- _Text under study_:
==================================================
Edited excerpts from a chat:

How have you been tweaking your portfolio during the war? Did you load up on existing portfolio stocks during the fall or picked fresh ideas that looked even more promising?

At Niveshaay, we believe periods of geopolitical stress naturally necessitate revisiting our core ideas. The recent market correction, driven majorly by escalating tensions and the Iran conflict, caused a lot of fundamentally strong companies to become highly attractive in terms of valuation. We used this volatility to our advantage. Based on long-term growth prospects and analyzing which sectors stand to benefit the most in the new macroeconomic environment, we made strategic changes. We consolidated further on our high-conviction existing positions and simultaneously initiated new positions in emerging themes such as electrification, energy security, and data centers.

Given that the war is now more than 2 month-old, what is your estimate as to how much of the earnings hit are we about to take in FY27 as a result of soaring crude oil, rupee depreciation and geopolitical uncertainty impacting orders? Which sectors do you think will feel most of the pinch?
==================================================
- _Data provided_:

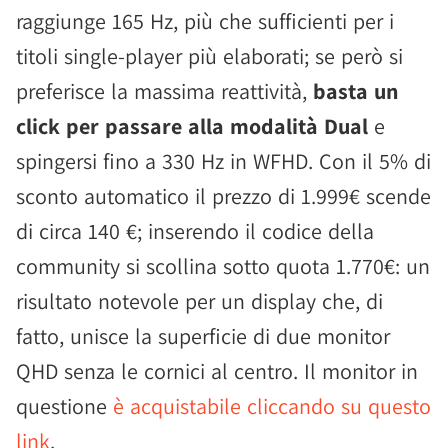
raggiunge 165 Hz, più che sufficienti per i
titoli single-player più elaborati; se però si
preferisce la massima reattività,
basta un
click per passare alla modalità Dual
e
spingersi fino a 330 Hz in WFHD. Con il 5% di
sconto automatico il prezzo di 1.999€ scende
di circa 140 €; inserendo il codice della
community si scollina sotto quota 1.770€: un
risultato notevole per un display che, di
fatto, unisce la superficie di due monitor
QHD senza le cornici al centro. Il monitor in
questione
è acquistabile cliccando su questo
link
.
==================================================
Transcribe the part of the text from the chat excerpt starting with "Edited excerpts from" and going on through "even more promising?".

Edited excerpts from a chat:

How have you been tweaking your portfolio during the war? Did you load up on existing portfolio stocks during the fall or picked fresh ideas that looked even more promising?